Start of Study material

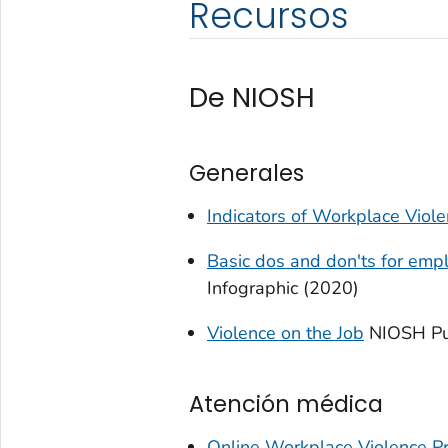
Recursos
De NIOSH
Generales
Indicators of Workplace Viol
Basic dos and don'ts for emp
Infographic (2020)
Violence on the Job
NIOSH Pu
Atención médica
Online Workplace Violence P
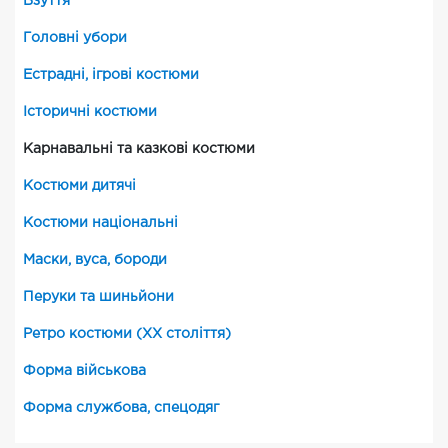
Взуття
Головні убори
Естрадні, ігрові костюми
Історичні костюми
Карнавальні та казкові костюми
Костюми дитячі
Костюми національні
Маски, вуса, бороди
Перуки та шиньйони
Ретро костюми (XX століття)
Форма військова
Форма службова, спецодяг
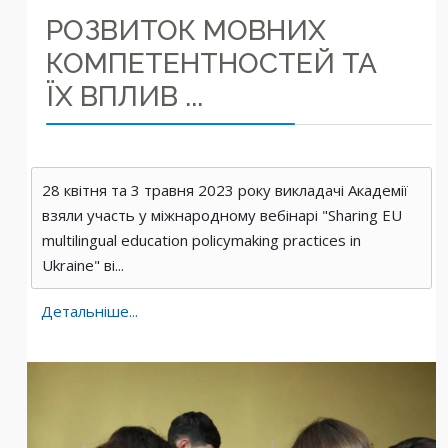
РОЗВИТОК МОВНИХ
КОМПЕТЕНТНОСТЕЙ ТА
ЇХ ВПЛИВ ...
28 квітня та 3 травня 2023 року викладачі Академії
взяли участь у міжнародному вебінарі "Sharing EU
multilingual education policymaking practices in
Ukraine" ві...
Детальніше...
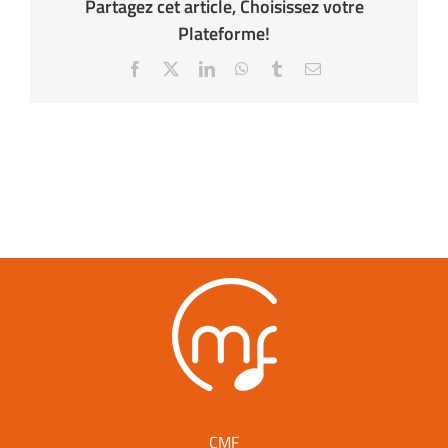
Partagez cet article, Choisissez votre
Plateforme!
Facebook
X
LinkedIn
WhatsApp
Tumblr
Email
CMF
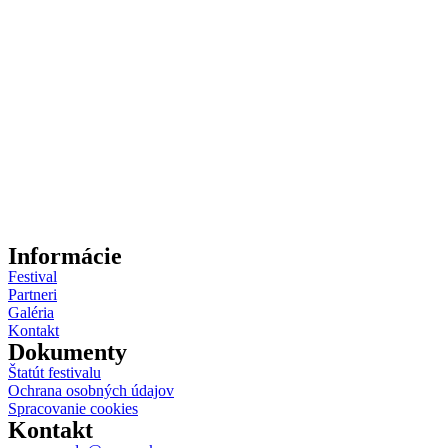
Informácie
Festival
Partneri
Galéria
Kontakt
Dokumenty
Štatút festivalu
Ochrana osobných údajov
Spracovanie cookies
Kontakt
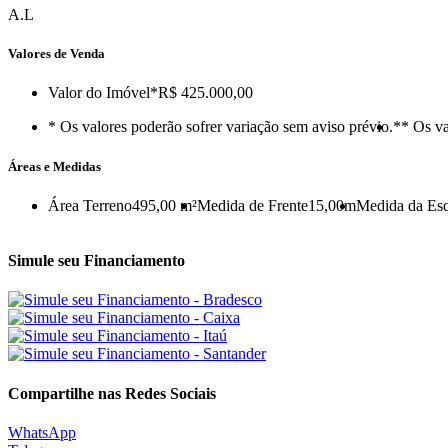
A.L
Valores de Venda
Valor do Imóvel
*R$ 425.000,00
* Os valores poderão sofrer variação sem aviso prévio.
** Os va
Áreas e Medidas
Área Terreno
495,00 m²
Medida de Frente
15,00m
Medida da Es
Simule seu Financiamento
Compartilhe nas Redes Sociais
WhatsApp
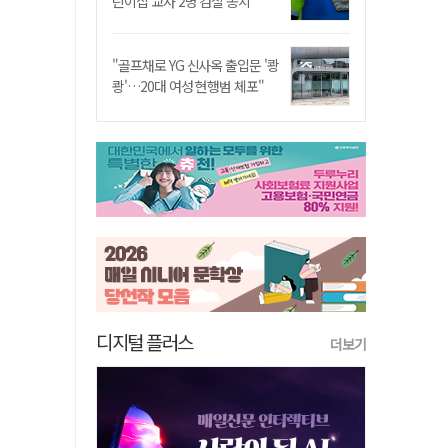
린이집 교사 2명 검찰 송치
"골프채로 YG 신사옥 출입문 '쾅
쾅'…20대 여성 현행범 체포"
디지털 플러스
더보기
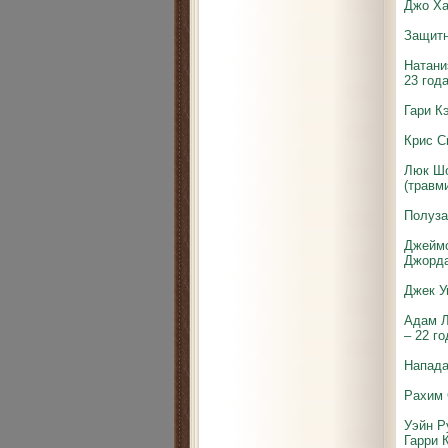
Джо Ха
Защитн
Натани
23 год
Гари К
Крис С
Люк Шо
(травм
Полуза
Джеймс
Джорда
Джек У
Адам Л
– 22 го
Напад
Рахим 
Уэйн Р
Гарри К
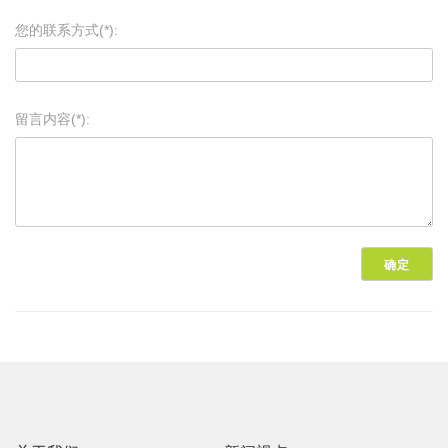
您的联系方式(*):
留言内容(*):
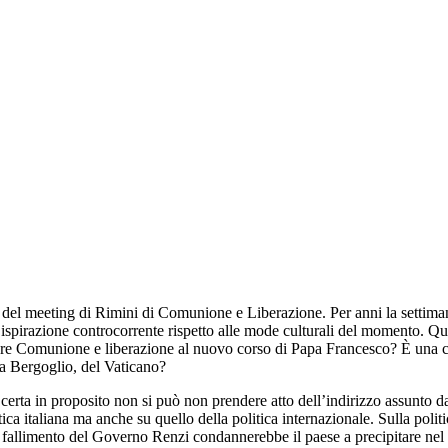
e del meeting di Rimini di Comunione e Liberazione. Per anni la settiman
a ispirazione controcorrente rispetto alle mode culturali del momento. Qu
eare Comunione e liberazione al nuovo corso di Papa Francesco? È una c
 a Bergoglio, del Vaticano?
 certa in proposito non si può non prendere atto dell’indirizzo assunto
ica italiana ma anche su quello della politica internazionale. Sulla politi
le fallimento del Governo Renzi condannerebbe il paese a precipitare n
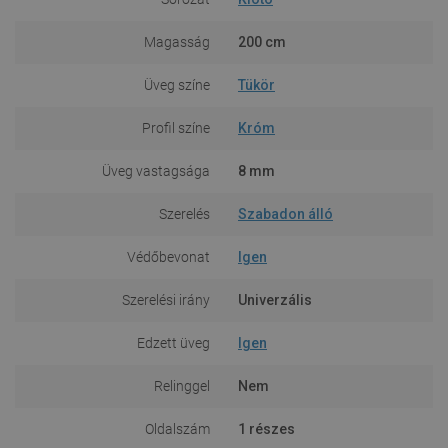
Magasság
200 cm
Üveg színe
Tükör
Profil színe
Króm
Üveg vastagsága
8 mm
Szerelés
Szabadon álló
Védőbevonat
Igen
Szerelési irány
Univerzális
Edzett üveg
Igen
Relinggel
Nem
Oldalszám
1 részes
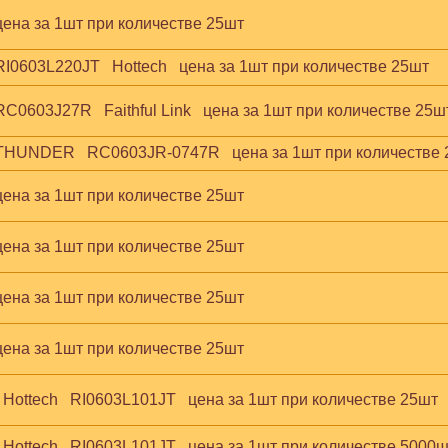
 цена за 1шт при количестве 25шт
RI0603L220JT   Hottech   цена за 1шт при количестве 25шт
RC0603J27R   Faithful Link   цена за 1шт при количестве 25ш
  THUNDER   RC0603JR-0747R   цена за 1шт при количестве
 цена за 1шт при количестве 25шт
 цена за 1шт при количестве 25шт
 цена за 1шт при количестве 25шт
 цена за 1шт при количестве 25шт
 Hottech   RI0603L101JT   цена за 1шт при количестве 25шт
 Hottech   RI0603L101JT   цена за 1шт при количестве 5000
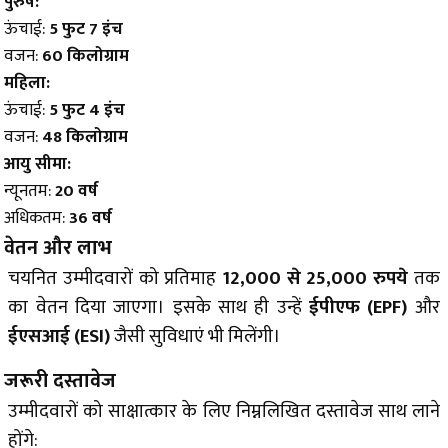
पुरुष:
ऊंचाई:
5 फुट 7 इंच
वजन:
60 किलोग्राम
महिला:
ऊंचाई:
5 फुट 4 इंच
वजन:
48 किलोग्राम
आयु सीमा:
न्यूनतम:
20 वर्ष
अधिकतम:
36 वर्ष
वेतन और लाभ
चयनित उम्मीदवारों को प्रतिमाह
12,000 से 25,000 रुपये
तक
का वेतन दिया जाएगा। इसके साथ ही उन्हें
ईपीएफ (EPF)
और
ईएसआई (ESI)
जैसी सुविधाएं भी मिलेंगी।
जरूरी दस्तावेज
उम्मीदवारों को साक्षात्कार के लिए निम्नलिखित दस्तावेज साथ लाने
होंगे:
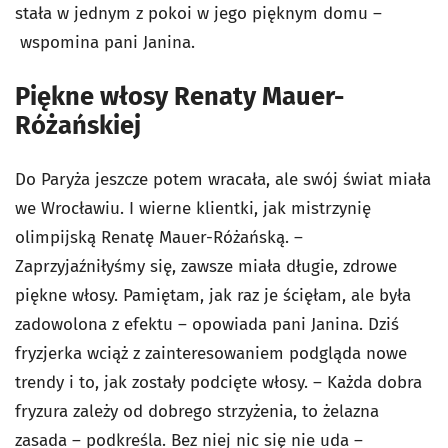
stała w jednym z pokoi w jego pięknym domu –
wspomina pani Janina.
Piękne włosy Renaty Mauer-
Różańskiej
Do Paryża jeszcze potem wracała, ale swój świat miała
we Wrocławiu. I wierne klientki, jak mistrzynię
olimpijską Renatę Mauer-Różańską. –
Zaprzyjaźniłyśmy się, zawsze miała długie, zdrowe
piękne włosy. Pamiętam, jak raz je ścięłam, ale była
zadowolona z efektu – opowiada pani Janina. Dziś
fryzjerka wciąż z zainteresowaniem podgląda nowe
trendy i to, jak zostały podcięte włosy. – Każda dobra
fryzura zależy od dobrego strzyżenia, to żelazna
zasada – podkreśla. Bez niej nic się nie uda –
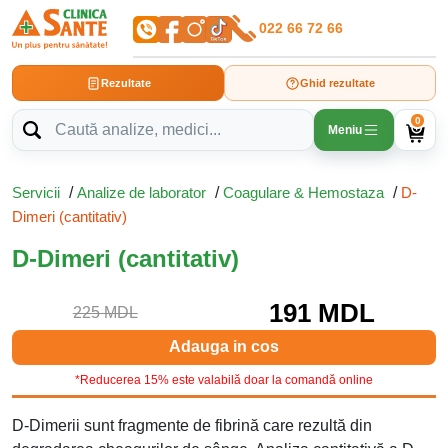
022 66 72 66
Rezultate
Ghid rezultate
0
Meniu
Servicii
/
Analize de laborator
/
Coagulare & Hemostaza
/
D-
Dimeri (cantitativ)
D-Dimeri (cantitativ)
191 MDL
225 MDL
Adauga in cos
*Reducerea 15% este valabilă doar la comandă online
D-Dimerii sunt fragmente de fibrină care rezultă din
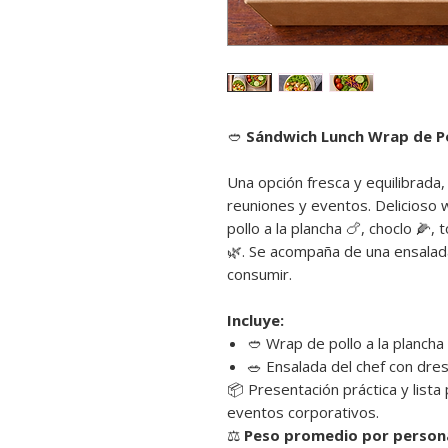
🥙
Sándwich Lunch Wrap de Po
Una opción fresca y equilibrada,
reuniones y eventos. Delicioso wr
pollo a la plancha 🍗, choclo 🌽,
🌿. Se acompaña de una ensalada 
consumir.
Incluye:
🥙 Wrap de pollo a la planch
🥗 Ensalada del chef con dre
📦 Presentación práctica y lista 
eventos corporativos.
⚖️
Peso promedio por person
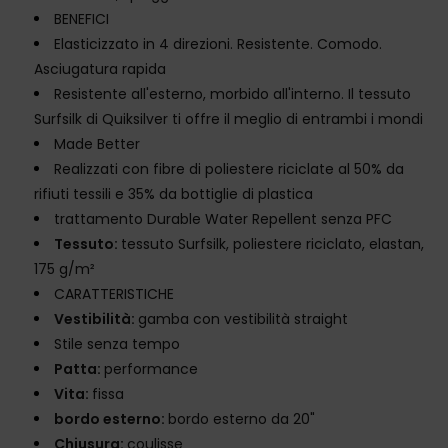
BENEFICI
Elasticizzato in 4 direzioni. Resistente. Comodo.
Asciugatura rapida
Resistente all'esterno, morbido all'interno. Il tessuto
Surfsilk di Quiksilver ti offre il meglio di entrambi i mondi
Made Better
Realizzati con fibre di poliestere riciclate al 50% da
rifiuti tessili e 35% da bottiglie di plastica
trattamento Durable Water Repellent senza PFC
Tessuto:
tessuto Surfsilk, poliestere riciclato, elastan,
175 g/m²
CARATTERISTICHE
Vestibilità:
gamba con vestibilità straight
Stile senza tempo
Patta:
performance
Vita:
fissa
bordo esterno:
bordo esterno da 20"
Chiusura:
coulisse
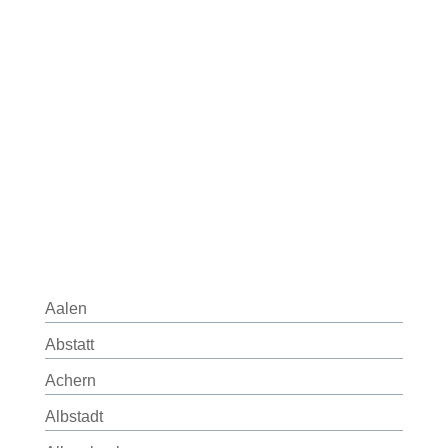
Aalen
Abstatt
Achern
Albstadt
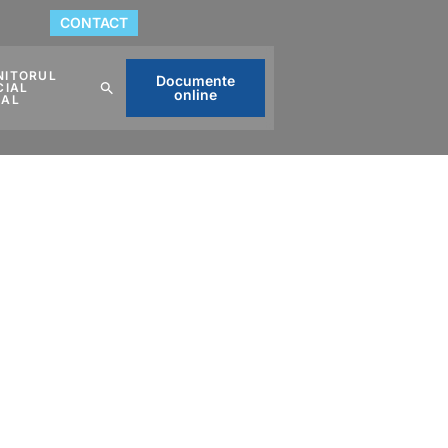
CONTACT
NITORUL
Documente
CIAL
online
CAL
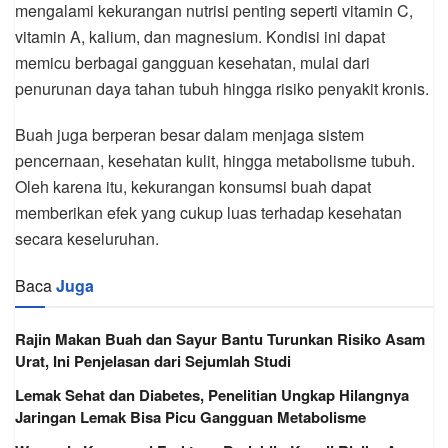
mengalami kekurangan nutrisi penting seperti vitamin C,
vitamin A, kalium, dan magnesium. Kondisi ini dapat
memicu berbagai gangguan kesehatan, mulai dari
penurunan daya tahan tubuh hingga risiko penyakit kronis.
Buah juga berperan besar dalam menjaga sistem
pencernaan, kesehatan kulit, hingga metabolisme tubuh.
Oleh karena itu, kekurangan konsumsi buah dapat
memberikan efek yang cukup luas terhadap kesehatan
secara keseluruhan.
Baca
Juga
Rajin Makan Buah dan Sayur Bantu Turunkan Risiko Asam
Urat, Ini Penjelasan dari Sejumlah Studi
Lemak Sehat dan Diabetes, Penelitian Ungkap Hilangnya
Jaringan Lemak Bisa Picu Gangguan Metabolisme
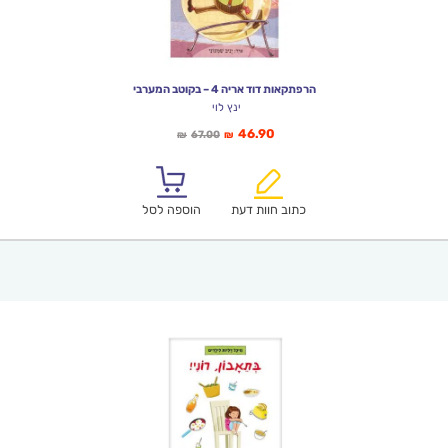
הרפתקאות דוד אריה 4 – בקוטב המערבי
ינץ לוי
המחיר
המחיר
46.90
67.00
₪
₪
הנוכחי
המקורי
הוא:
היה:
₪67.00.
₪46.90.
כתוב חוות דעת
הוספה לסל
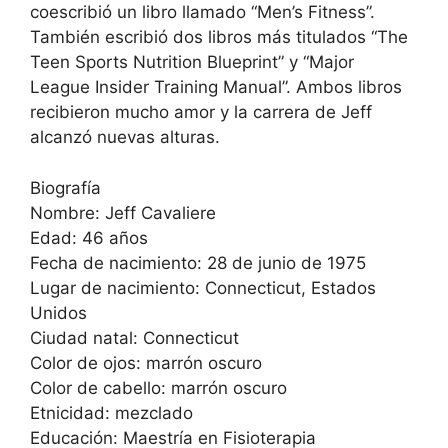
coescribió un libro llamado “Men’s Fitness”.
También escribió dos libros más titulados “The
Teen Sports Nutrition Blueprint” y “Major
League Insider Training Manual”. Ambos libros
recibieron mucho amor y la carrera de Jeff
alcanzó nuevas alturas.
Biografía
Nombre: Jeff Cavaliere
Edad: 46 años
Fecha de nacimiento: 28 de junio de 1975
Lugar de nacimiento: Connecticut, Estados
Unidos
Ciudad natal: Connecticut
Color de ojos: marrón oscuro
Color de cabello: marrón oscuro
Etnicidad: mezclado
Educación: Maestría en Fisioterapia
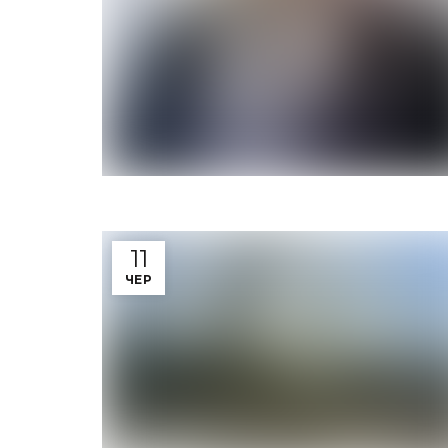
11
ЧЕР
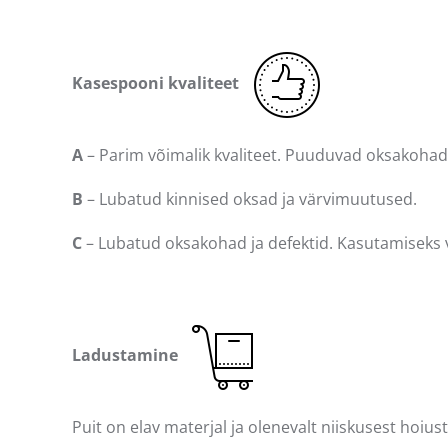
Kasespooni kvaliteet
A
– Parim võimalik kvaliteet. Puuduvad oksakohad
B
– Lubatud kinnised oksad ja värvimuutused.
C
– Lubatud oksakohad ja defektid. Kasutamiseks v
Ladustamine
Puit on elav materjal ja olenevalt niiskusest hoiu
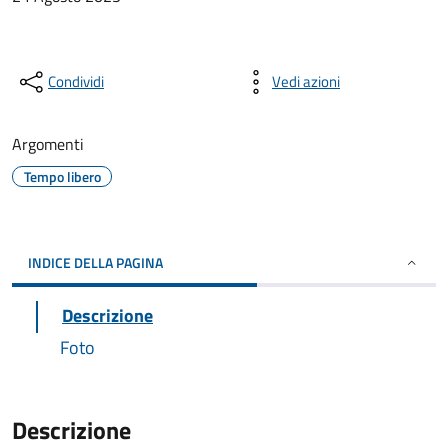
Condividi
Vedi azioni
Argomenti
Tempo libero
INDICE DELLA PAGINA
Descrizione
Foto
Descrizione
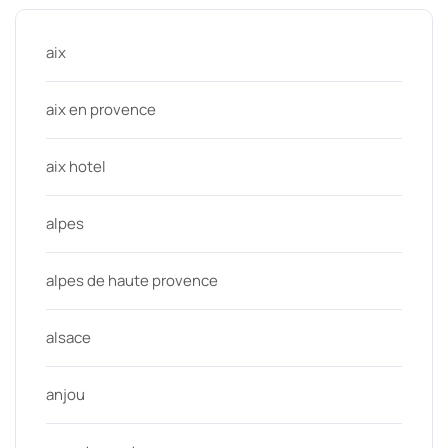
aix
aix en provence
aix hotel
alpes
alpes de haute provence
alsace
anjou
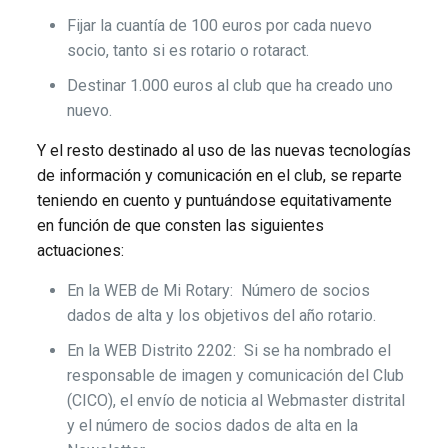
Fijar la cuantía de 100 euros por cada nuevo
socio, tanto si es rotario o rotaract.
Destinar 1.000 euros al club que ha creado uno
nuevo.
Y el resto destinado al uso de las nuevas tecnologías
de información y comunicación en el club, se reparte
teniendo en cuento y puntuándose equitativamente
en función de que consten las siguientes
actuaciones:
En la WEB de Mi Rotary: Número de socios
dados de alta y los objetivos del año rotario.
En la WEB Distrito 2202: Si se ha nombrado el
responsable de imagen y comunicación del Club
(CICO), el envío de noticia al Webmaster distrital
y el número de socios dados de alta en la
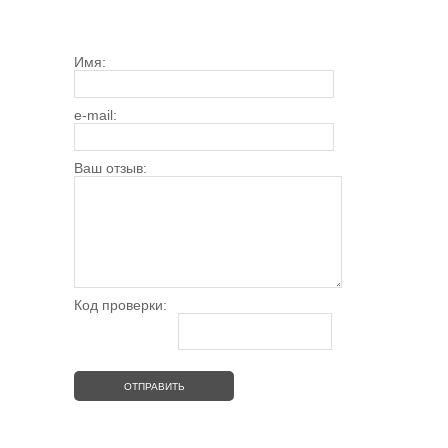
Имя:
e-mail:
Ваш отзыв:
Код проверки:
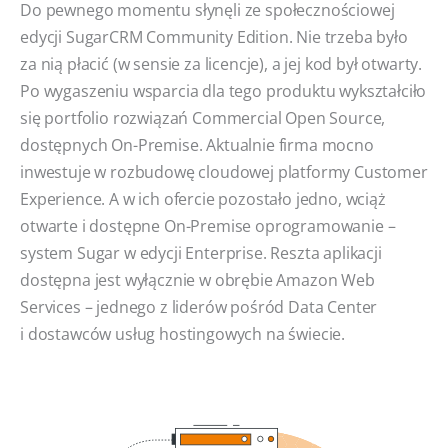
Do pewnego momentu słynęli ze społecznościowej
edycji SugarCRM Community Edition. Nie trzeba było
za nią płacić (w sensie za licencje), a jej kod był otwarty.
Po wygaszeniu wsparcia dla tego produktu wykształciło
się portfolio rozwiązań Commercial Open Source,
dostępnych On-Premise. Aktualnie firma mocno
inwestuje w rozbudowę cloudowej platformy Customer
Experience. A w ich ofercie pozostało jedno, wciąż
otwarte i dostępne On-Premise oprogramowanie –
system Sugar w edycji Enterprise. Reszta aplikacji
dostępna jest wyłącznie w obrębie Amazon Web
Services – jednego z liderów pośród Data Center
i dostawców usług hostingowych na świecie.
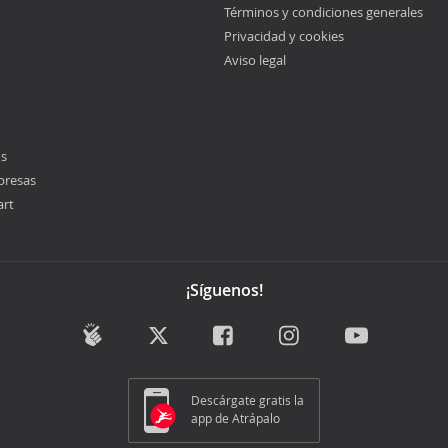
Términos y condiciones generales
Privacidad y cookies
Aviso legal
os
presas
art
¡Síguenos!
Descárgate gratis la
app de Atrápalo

End of Study material

[Work request] What is needed is an exact copy of each line from the top of the data above through the line containing "Štatút festivalu", with no pictures.

[Task answer]
Recursos
De NIOSH
Generales
Indicators of Workplace Viol
Basic dos and don'ts for emp
Infographic (2020)
Violence on the Job
NIOSH Pu
Atención médica
Online Workplace Violence P
Взуття
Головні убори
Естрадні, ігрові костюми
Історичні костюми
Карнавальні та казкові костюми
Костюми дитячі
Костюми національні
Маски, вуса, бороди
Перуки та шиньйони
Ретро костюми (XX століття)
Форма військова
Форма службова, спецодяг
РОЗВИТОК МОВНИХ
КОМПЕТЕНТНОСТЕЙ ТА
ЇХ ВПЛИВ ...
28 квітня та 3 травня 2023 року викладачі Академії
взяли участь у міжнародному вебінарі "Sharing EU
multilingual education policymaking practices in
Ukraine" ві...
Детальніше...
Partagez cet article, Choisissez votre
Plateforme!
Facebook
X
LinkedIn
WhatsApp
Tumblr
Email
CMF
Informácie
Festival
Partneri
Galéria
Kontakt
Dokumenty
Štatút festivalu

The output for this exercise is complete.